*** DATA LISTING
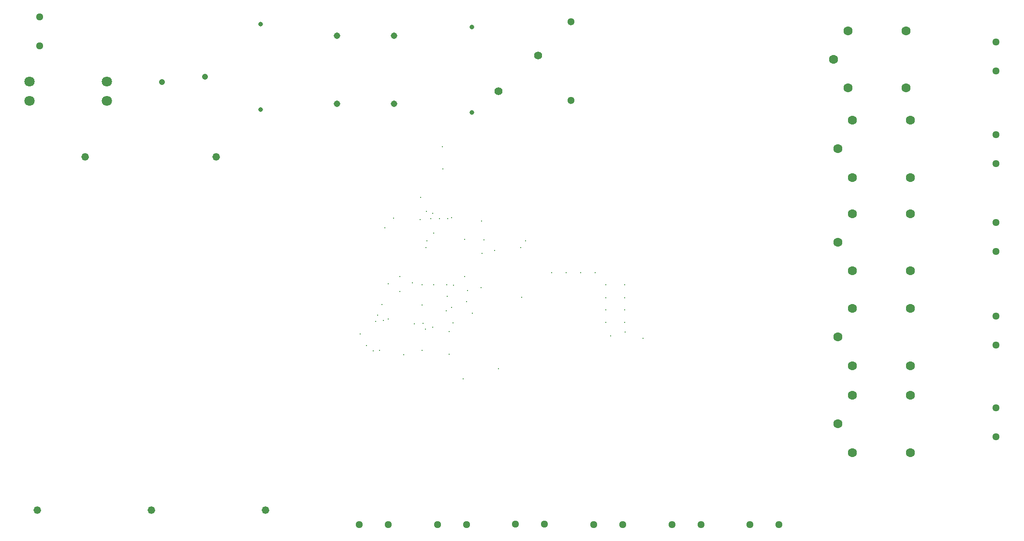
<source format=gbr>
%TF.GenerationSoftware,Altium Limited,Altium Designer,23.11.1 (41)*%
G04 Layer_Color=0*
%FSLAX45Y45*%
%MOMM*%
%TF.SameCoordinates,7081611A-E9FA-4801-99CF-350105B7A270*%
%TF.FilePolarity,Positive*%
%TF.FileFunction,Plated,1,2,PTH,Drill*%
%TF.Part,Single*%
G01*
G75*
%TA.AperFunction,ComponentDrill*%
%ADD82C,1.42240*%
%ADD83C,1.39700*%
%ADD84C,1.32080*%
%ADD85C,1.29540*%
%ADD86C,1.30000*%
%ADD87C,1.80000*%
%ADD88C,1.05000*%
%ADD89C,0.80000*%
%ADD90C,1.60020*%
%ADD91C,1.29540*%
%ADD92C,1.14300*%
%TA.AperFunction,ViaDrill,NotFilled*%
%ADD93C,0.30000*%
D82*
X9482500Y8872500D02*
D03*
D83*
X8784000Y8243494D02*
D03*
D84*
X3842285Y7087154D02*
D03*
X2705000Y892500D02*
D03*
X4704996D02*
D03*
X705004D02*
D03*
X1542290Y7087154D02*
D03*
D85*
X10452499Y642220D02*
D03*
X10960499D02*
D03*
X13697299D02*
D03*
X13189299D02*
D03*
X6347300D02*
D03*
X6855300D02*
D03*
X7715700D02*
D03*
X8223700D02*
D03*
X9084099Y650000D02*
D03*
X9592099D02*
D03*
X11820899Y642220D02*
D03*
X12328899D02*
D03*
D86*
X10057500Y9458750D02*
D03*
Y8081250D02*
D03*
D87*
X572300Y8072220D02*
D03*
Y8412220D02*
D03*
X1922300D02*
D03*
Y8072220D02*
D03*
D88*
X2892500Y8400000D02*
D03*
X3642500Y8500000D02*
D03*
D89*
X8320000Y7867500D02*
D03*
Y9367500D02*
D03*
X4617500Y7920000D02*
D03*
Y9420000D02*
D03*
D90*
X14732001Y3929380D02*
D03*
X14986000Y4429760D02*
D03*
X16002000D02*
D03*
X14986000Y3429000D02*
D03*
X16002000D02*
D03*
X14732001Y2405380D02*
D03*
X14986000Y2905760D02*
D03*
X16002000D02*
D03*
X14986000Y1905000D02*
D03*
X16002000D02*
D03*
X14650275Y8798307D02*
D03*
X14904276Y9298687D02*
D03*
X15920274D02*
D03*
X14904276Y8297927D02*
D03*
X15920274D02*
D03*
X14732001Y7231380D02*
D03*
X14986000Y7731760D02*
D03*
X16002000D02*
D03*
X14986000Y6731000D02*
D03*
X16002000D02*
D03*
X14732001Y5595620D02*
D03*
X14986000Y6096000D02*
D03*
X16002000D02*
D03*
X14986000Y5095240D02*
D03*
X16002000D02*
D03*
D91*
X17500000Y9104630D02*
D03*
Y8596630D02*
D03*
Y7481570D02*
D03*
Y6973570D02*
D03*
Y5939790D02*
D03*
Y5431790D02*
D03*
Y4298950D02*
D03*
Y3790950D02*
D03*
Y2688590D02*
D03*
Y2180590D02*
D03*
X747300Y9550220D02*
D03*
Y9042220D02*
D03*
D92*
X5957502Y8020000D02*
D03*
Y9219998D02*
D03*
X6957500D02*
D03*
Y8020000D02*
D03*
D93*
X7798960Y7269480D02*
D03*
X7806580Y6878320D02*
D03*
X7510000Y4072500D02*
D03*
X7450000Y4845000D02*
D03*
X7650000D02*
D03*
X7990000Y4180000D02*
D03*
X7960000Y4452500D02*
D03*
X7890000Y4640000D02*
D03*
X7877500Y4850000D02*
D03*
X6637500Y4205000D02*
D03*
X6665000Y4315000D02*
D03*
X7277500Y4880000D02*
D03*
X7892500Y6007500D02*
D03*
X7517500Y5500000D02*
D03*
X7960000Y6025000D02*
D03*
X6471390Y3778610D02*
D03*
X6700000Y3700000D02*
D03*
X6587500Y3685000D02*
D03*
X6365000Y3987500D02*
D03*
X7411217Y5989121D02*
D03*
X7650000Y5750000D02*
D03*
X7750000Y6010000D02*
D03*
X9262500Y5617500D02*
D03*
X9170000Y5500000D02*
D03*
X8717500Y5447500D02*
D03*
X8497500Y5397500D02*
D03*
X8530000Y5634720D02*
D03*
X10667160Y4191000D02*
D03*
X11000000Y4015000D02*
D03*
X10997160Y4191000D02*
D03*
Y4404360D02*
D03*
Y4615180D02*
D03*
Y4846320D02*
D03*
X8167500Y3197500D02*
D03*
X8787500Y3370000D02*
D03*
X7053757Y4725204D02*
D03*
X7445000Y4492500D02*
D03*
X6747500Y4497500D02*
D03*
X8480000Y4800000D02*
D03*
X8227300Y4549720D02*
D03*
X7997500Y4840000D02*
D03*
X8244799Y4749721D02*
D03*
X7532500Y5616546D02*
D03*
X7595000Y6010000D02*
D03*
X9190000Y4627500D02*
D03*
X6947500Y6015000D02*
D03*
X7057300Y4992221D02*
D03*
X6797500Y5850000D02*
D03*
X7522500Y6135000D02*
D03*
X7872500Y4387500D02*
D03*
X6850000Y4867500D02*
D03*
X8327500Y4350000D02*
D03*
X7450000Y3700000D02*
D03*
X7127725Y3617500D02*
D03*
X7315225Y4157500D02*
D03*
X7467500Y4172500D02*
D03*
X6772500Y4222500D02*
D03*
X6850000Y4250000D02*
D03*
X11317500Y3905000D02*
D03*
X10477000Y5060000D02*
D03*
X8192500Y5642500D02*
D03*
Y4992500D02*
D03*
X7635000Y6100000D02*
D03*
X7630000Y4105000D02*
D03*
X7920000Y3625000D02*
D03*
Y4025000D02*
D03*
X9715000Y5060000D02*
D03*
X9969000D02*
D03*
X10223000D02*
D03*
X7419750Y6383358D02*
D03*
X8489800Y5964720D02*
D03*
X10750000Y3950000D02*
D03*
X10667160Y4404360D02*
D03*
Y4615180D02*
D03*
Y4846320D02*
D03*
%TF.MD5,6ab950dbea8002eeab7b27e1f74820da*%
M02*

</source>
******
*** DATA LISTING
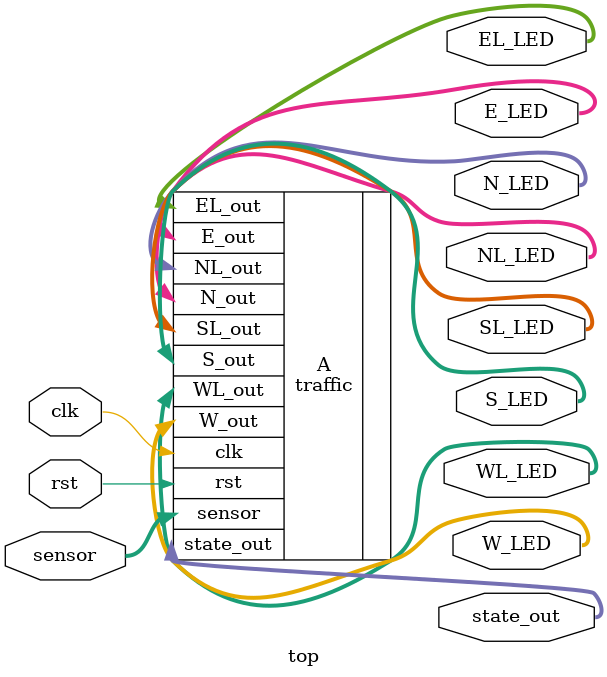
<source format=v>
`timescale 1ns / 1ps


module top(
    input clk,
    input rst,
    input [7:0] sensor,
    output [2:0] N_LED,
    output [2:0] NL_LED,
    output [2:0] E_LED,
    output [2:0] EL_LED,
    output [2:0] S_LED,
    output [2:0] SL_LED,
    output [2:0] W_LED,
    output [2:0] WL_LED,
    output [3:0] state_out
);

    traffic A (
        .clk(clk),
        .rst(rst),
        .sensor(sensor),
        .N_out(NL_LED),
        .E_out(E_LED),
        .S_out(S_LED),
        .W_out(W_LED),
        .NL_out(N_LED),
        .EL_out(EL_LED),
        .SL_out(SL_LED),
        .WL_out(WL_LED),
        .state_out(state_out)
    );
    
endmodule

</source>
******
> **PROBLEM STATEMENT**
Starting at the line that has "<source format=gbr>" in the records above, restate word for word every line until the one that has "X9592099D02*", and include that one as well.

> **RESPONSE TO THIS EXERCISE**
<source format=gbr>
%TF.GenerationSoftware,Altium Limited,Altium Designer,23.11.1 (41)*%
G04 Layer_Color=0*
%FSLAX45Y45*%
%MOMM*%
%TF.SameCoordinates,7081611A-E9FA-4801-99CF-350105B7A270*%
%TF.FilePolarity,Positive*%
%TF.FileFunction,Plated,1,2,PTH,Drill*%
%TF.Part,Single*%
G01*
G75*
%TA.AperFunction,ComponentDrill*%
%ADD82C,1.42240*%
%ADD83C,1.39700*%
%ADD84C,1.32080*%
%ADD85C,1.29540*%
%ADD86C,1.30000*%
%ADD87C,1.80000*%
%ADD88C,1.05000*%
%ADD89C,0.80000*%
%ADD90C,1.60020*%
%ADD91C,1.29540*%
%ADD92C,1.14300*%
%TA.AperFunction,ViaDrill,NotFilled*%
%ADD93C,0.30000*%
D82*
X9482500Y8872500D02*
D03*
D83*
X8784000Y8243494D02*
D03*
D84*
X3842285Y7087154D02*
D03*
X2705000Y892500D02*
D03*
X4704996D02*
D03*
X705004D02*
D03*
X1542290Y7087154D02*
D03*
D85*
X10452499Y642220D02*
D03*
X10960499D02*
D03*
X13697299D02*
D03*
X13189299D02*
D03*
X6347300D02*
D03*
X6855300D02*
D03*
X7715700D02*
D03*
X8223700D02*
D03*
X9084099Y650000D02*
D03*
X9592099D02*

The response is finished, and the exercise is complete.